Recent weeks have brought a bewildering number of competing claims around SaaS and cloud computing. On one hand we are debating whether the SaaS experiment is over, IaaS is just an incremental advance in hosting technology, and the cloud is just hype. While on the other, Gartner estimates SaaS is now 10% of the enterprise market, Amazon AWS is a $500 million dollar business and Jim Cramer is picking his favorite cloud stocks. What’s a person to think? I for one think that recent reports of the cloud’s death are greatly exaggerated, and here is why…

The cloud is real.
The cloud is big.
But, the cloud is slooooowww.

The Cloud is Real. The Cloud is BIG.

It’s absolutely true to say that the cloud is simply the next evolution in computing, but saying it is an incremental change and isn’t all that different from traditional hosting or time sharing is like comparing the Internet to a T1 line. There are lot’s of new technologies and standards, big and small, that go into the cloud. And, there will continue to be others added as it matures. But, you shouldn’t allow the technology to cloud your thinking. The cloud, the REAL cloud, is about bringing any and all of the computing resources available on the Internet together to create Inter-networked applications and computing infrastructures.
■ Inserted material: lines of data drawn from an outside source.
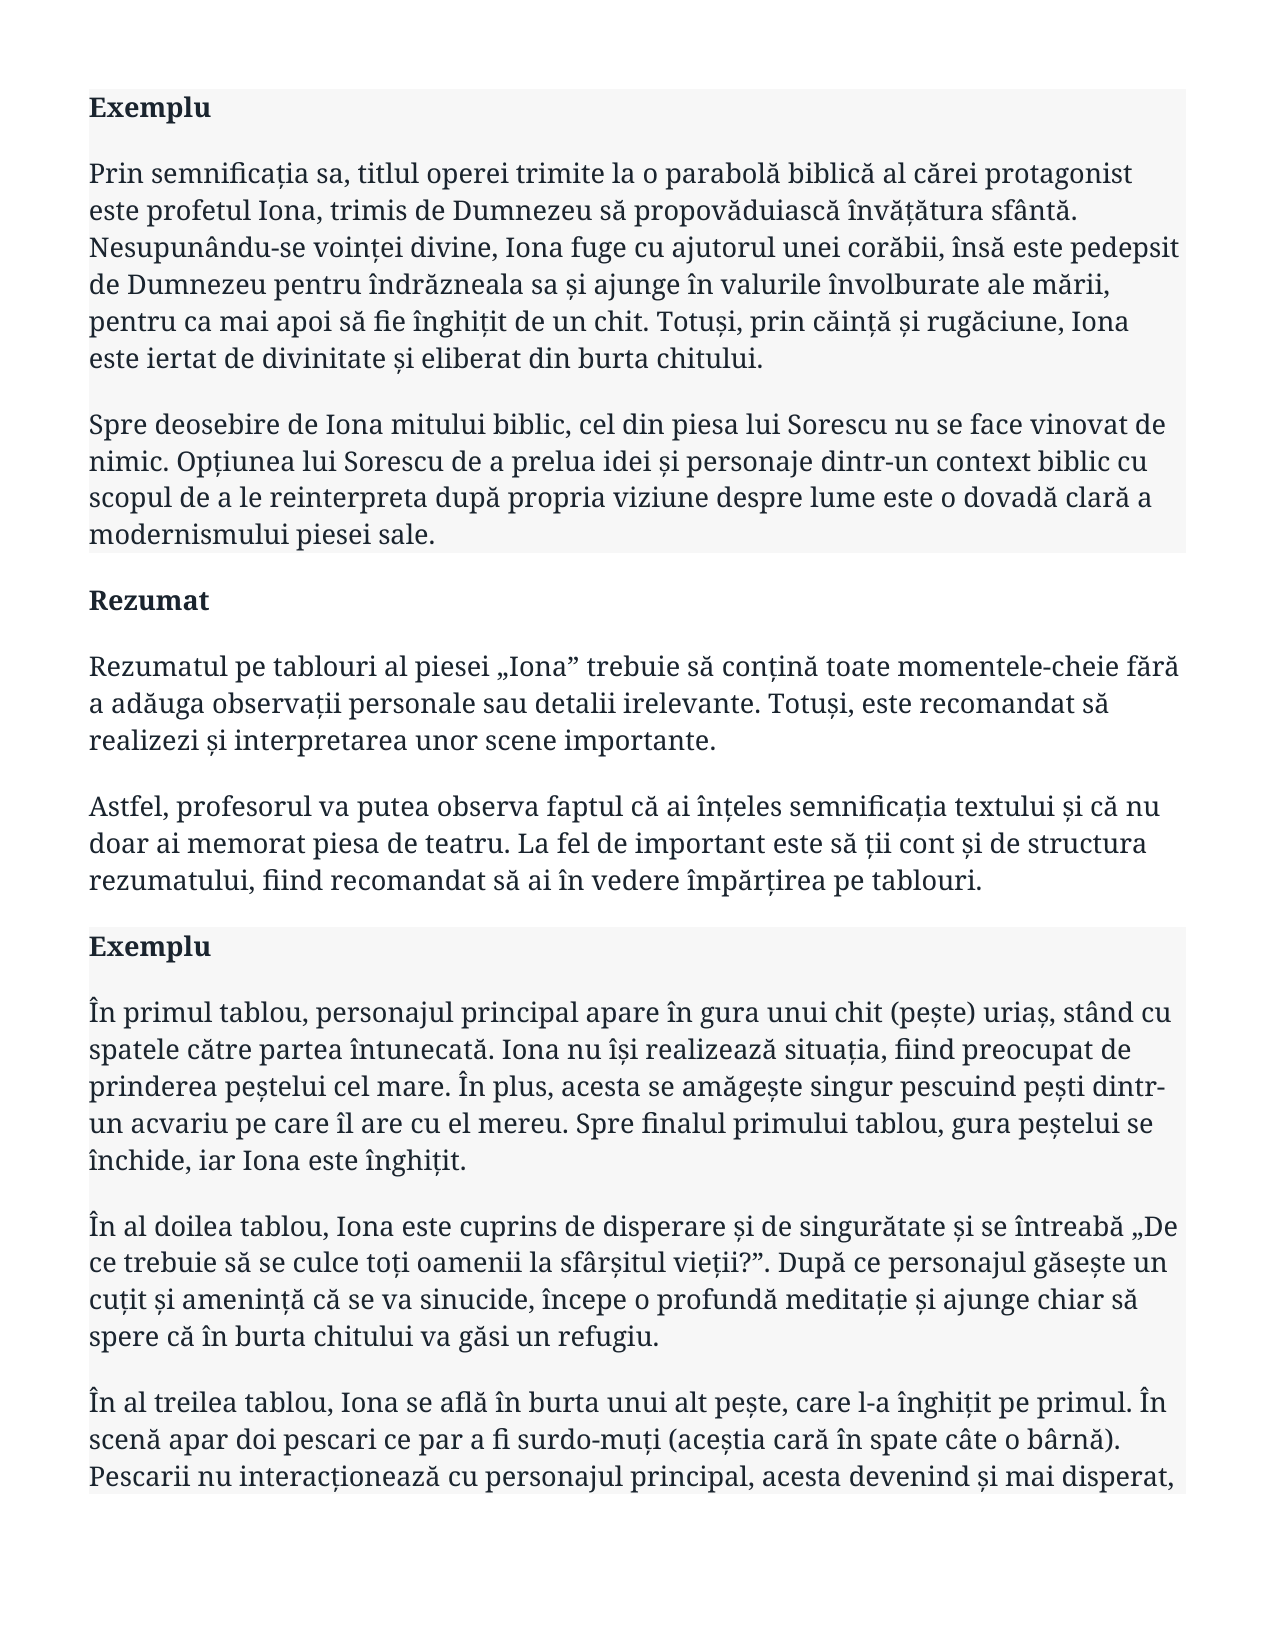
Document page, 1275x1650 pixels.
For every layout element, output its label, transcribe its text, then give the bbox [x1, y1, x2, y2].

text Astfel, profesorul va putea observa faptul că ai înțeles semnificația textului și că nu doar ai memorat piesa de teatru. La fel de important este să ții cont și de structura rezumatului, fiind recomandat să ai în vedere împărțirea pe tablouri. [89, 788, 1186, 898]
text Rezumat [89, 582, 1186, 619]
text Spre deosebire de Iona mitului biblic, cel din piesa lui Sorescu nu se face vinovat de nimic. Opțiunea lui Sorescu de a prelua idei și personaje dintr-un context biblic cu scopul de a le reinterpreta după propria viziune despre lume este o dovadă clară a modernismului piesei sale. [89, 405, 1186, 553]
text Exemplu [89, 89, 1186, 126]
text În primul tablou, personajul principal apare în gura unui chit (pește) uriaș, stând cu spatele către partea întunecată. Iona nu își realizează situația, fiind preocupat de prinderea peștelui cel mare. În plus, acesta se amăgește singur pescuind pești dintr-un acvariu pe care îl are cu el mereu. Spre finalul primului tablou, gura peștelui se închide, iar Iona este înghițit. [89, 993, 1186, 1178]
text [89, 1384, 1186, 1494]
text În al doilea tablou, Iona este cuprins de disperare și de singurătate și se întreabă „De ce trebuie să se culce toți oamenii la sfârșitul vieții?”. După ce personajul găsește un cuțit și amenință că se va sinucide, începe o profundă meditație și ajunge chiar să spere că în burta chitului va găsi un refugiu. [89, 1207, 1186, 1354]
text Exemplu [89, 927, 1186, 964]
text Prin semnificația sa, titlul operei trimite la o parabolă biblică al cărei protagonist este profetul Iona, trimis de Dumnezeu să propovăduiască învățătura sfântă. Nesupunându-se voinței divine, Iona fuge cu ajutorul unei corăbii, însă este pedepsit de Dumnezeu pentru îndrăzneala sa și ajunge în valurile învolburate ale mării, pentru ca mai apoi să fie înghițit de un chit. Totuși, prin căință și rugăciune, Iona este iertat de divinitate și eliberat din burta chitului. [89, 155, 1186, 376]
text Rezumatul pe tablouri al piesei „Iona” trebuie să conțină toate momentele-cheie fără a adăuga observații personale sau detalii irelevante. Totuși, este recomandat să realizezi și interpretarea unor scene importante. [89, 648, 1186, 758]
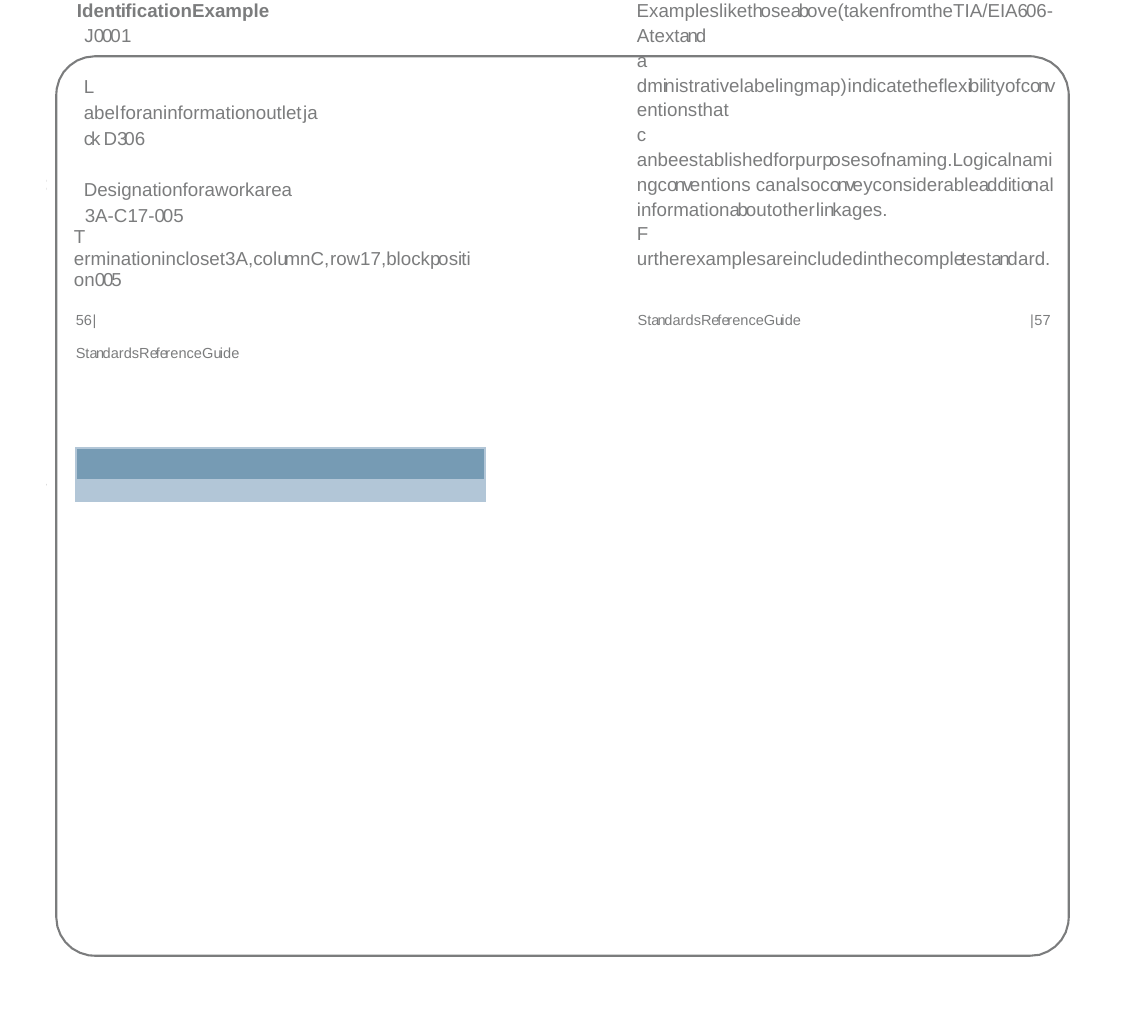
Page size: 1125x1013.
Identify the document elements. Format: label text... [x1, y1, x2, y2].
Consumer mash-ups perhaps being the simplest and earliest of these, but it isn’t that hard to imagine much bigger iron, mission-critical business applications running the same way. Most Internet innovation to date has focused on users and content, and has been strangled by a lack of bandwidth and integration standards. As these constraints erode, the cloud will continue to emerge. The cloud is about the machines. It is as big as all the computers connected to the Internet.

The Cloud is Hard

Security is and will remain the most difficult problem of SaaS and cloud computing, with reliability following close behind. But, this is more a matter of proliferating standards and best practice than technology. The problems are completely tractable. In the end, public standards and SLAs backed by SaaS, PaaS, and IaaS professionals working in their own areas of expertise will ultimately outperform all but the largest and most sophisticated internal IT departments. Most companies hire security firms to handle their physical security, why would they do any different with their IT infrastructure? Specialists do it better.
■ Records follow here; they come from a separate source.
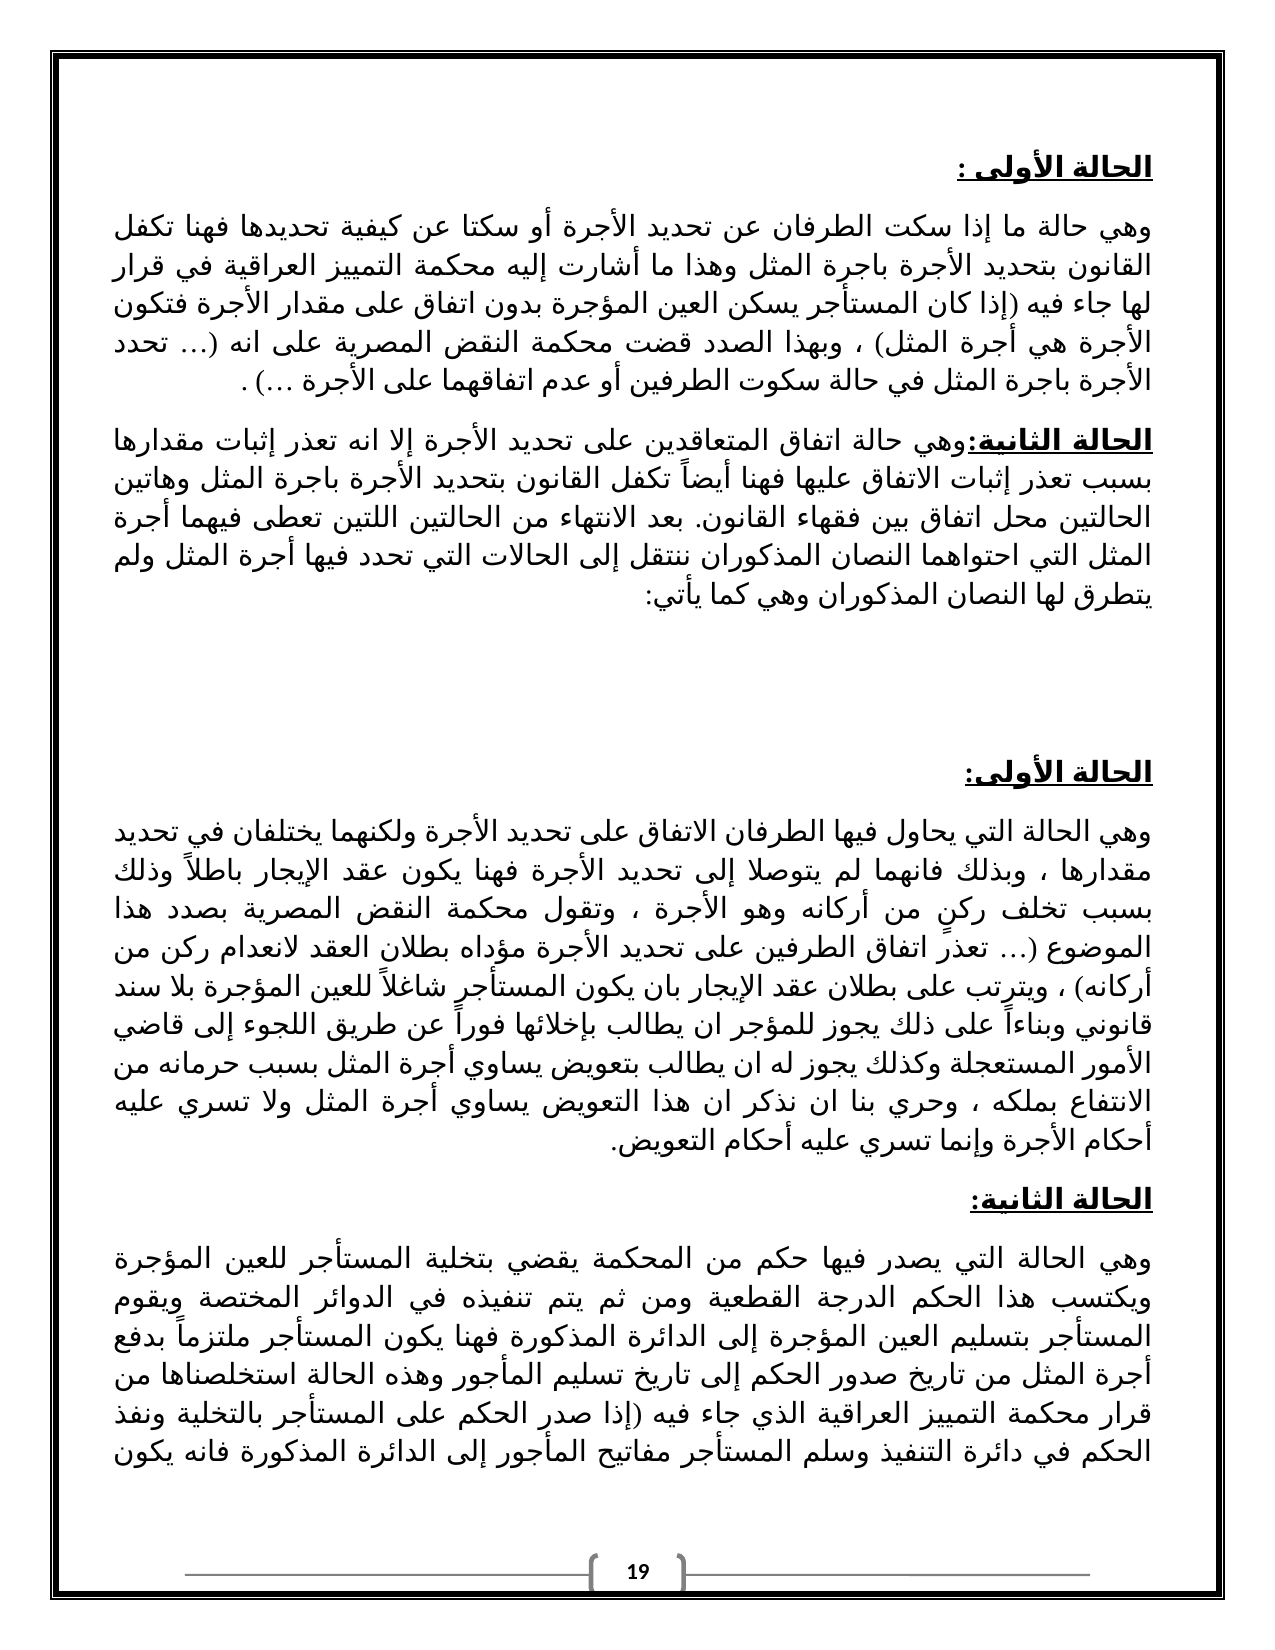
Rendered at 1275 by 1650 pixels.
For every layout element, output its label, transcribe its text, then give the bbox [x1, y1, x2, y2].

text الحالة الأولى : [112, 150, 1153, 183]
text وهي الحالة التي يحاول فيها الطرفان الاتفاق على تحديد الأجرة ولكنهما يختلفان في تحديد مقدارها ، وبذلك فانهما لم يتوصلا إلى تحديد الأجرة فهنا يكون عقد الإيجار باطلاً وذلك بسبب تخلف ركنٍ من أركانه وهو الأجرة ، وتقول محكمة النقض المصرية بصدد هذا الموضوع (… تعذر اتفاق الطرفين على تحديد الأجرة مؤداه بطلان العقد لانعدام ركن من أركانه) ، ويترتب على بطلان عقد الإيجار بان يكون المستأجر شاغلاً للعين المؤجرة بلا سند قانوني وبناءاً على ذلك يجوز للمؤجر ان يطالب بإخلائها فوراً عن طريق اللجوء إلى قاضي الأمور المستعجلة وكذلك يجوز له ان يطالب بتعويض يساوي أجرة المثل بسبب حرمانه من الانتفاع بملكه ، وحري بنا ان نذكر ان هذا التعويض يساوي أجرة المثل ولا تسري عليه أحكام الأجرة وإنما تسري عليه أحكام التعويض. [112, 814, 1153, 1156]
text وهي حالة ما إذا سكت الطرفان عن تحديد الأجرة أو سكتا عن كيفية تحديدها فهنا تكفل القانون بتحديد الأجرة باجرة المثل وهذا ما أشارت إليه محكمة التمييز العراقية في قرار لها جاء فيه (إذا كان المستأجر يسكن العين المؤجرة بدون اتفاق على مقدار الأجرة فتكون الأجرة هي أجرة المثل) ، وبهذا الصدد قضت محكمة النقض المصرية على انه (… تحدد الأجرة باجرة المثل في حالة سكوت الطرفين أو عدم اتفاقهما على الأجرة …) . [112, 209, 1153, 397]
text الحالة الأولى: [112, 755, 1153, 789]
text الحالة الثانية: [112, 1182, 1153, 1216]
text الحالة الثانية:وهي حالة اتفاق المتعاقدين على تحديد الأجرة إلا انه تعذر إثبات مقدارها بسبب تعذر إثبات الاتفاق عليها فهنا أيضاً تكفل القانون بتحديد الأجرة باجرة المثل وهاتين الحالتين محل اتفاق بين فقهاء القانون. بعد الانتهاء من الحالتين اللتين تعطى فيهما أجرة المثل التي احتواهما النصان المذكوران ننتقل إلى الحالات التي تحدد فيها أجرة المثل ولم يتطرق لها النصان المذكوران وهي كما يأتي: [112, 423, 1153, 611]
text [112, 1242, 1153, 1468]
Cloud Adoption will be Gradual and Inexorable

The cloud is fundamentally an enterprise phenomenon, because it is about building applications and infrastructure. This is the business of businesses. And, like all things enterprise you can be sure of two growth characteristics. One, it will happen cautiously, slowly and gradually. Two, it will follow the money. The economics of the cloud are as simple as commodification, specialization and scale. Each year, more applications and infrastructure that have historically been hand-crafted on-premise by generalist IT departments becomes available online as specialized commodities. The movement from centralized generalist application deployment to distributed specialist application delivery is made possible by the Internet, and will continue to gain momentum as bandwidth and standards allow more sophisticated applications, data and computing power to be delivered over the public networks.
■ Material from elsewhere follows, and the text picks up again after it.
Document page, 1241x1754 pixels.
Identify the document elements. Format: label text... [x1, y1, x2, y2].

Cloud Fatigue is Unavoidable

So here we are. The cloud is real, the cloud is big, but the cloud is slooooowww. Salesforce.com has been preaching “no software” since 2000, and has taken a decade to build a billion dollar business, while consumer apps like FaceBook reach 500 million users in just a few years. It’s no wonder we’re tired of waiting already. All we are really seeing is that the cloud excitement is outstripping the pace of cloud adoption. And, this is likely to remain the case for the decade to come.